The President, a Senior Vice President, and General Counsel did not perform their duty to make timely, thorough and forthright reports of these 1998 and 2001 allegations to the Board. This was a failure of governance for which the Board must also bear responsibility.

We also found that:

• The Board did not have regular reporting procedures or committee structures
to ensure disclosure of major risks to the University;

• Some Trustees felt their meetings were a “rubber stamp” process for Mr.
Spanier’s actions;

• The Board did not independently ask for more information or assess the
underreporting by Spanier about the Sandusky investigation after May 2011
and thereby failed to oversee properly his executive management of the worst
crisis in Penn State’s history;

• The Board was over-confident in Spanier’s abilities to handle crises and was
unprepared to deal with:

  • the filing of criminal charges against senior University leaders and a prominent former football coach in November, 2011; and,
  • the firing of Coach Paterno.

From 1998–2011, Penn State’s “Tone at the Top” for transparency, compliance, police reporting and child protection was completely wrong, as shown by the inaction and concealment on the part of its most senior leaders, and followed by those at the bottom of the University’s pyramid of power. This is best reflected by the janitors’ decision not to report Sandusky’s horrific 2000 sexual assault of a young boy in the Lasch Building shower. The janitors were afraid of being fired for reporting a powerful football coach.

III. Recommendations

The other important part of our charge was to make recommendations to prevent such catastrophic failures to report from ever again occurring at Penn State. The Board of Trustees had requested recommendations as soon as possible, in order to improve policies and procedures regarding the protection of children on its campuses. Just this summer alone, over 20,000 non-student minors are participating in sports camps on the University Park campus.

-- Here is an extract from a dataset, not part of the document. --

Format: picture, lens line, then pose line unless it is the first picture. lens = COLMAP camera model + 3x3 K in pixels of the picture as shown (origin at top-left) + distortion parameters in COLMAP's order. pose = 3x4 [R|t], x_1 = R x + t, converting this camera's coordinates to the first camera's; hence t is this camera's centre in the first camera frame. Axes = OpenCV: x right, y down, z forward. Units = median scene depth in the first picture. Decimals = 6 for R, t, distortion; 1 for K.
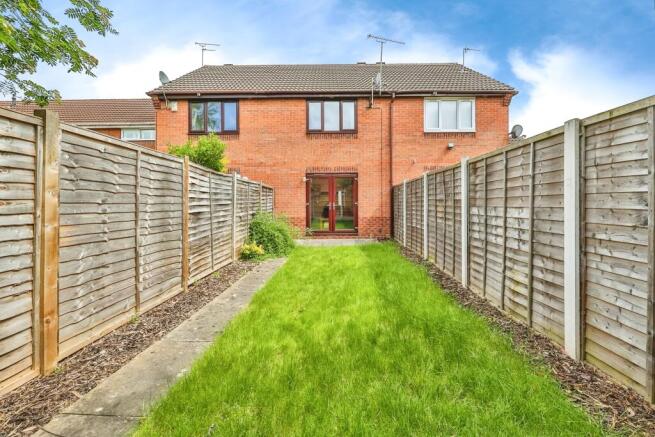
lens RADIAL K [[278.3, 0, 326.5], [0, 278.3, 202.0], [0, 0, 1]] dist [0.000528, 0.000229]
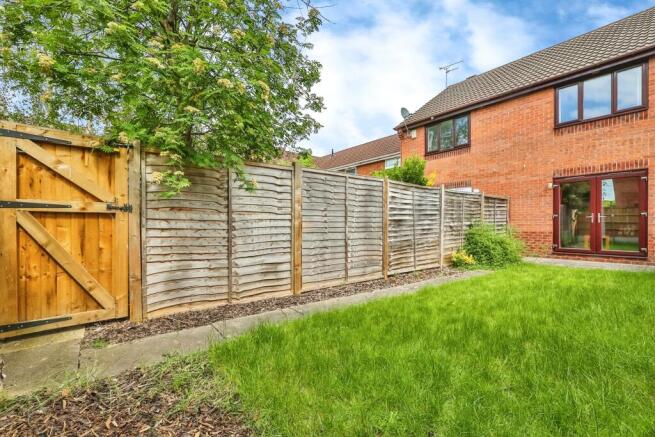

To ensure that these children would be better protected, we gave the Board of Trustees 14 of our preliminary recommendations in January, almost all of which have now been implemented.

Further, we suggested some longer term changes, including the creation of a comprehensive and stringent Compliance Program, including Board oversight through a Compliance Committee. That committee would have oversight responsibility for all regulatory obligations, including the Clery Act, and the Chief Compliance Officer would have a direct reporting line to the committee. The University has commenced a national search for a highly qualified Chief Compliance Officer and adopted two new policies for the protection of children: one provides for annual training on child abuse and mandatory reporting for all employees; the other revises and strengthens the University’s background check process.

In addition to our interim recommendations, we have added 119 recommendations set forth in today’s report. One of the most important of our recommendations is for Penn State itself to study, evaluate and make any needed additional changes. The goal should be to create a more open and compliant culture, which protects children and not adults who abuse them.

IV. Conclusion
With the presentation of this Report to the Special Investigations Task Force and the Board of Trustees, our work is largely completed. We will make ourselves available to the Task Force and Board to answer any questions they may have, but we will not have an ongoing role with the University. We will also make ourselves available to the students, faculty and staff of the University at the appropriate time at State College. We hope such an interaction might assist the Penn State community in moving forward.

The release of our report today marks the beginning of a process for Penn State, and not the end. It is critical that Old Main, the Board and the Penn State community never forget these failures and commit themselves to strengthening an open, compliant and victim sensitive environment – where everyone has the duty to “blow the whistle” on anyone who breaks this trust, no matter how powerful or prominent they may appear to be.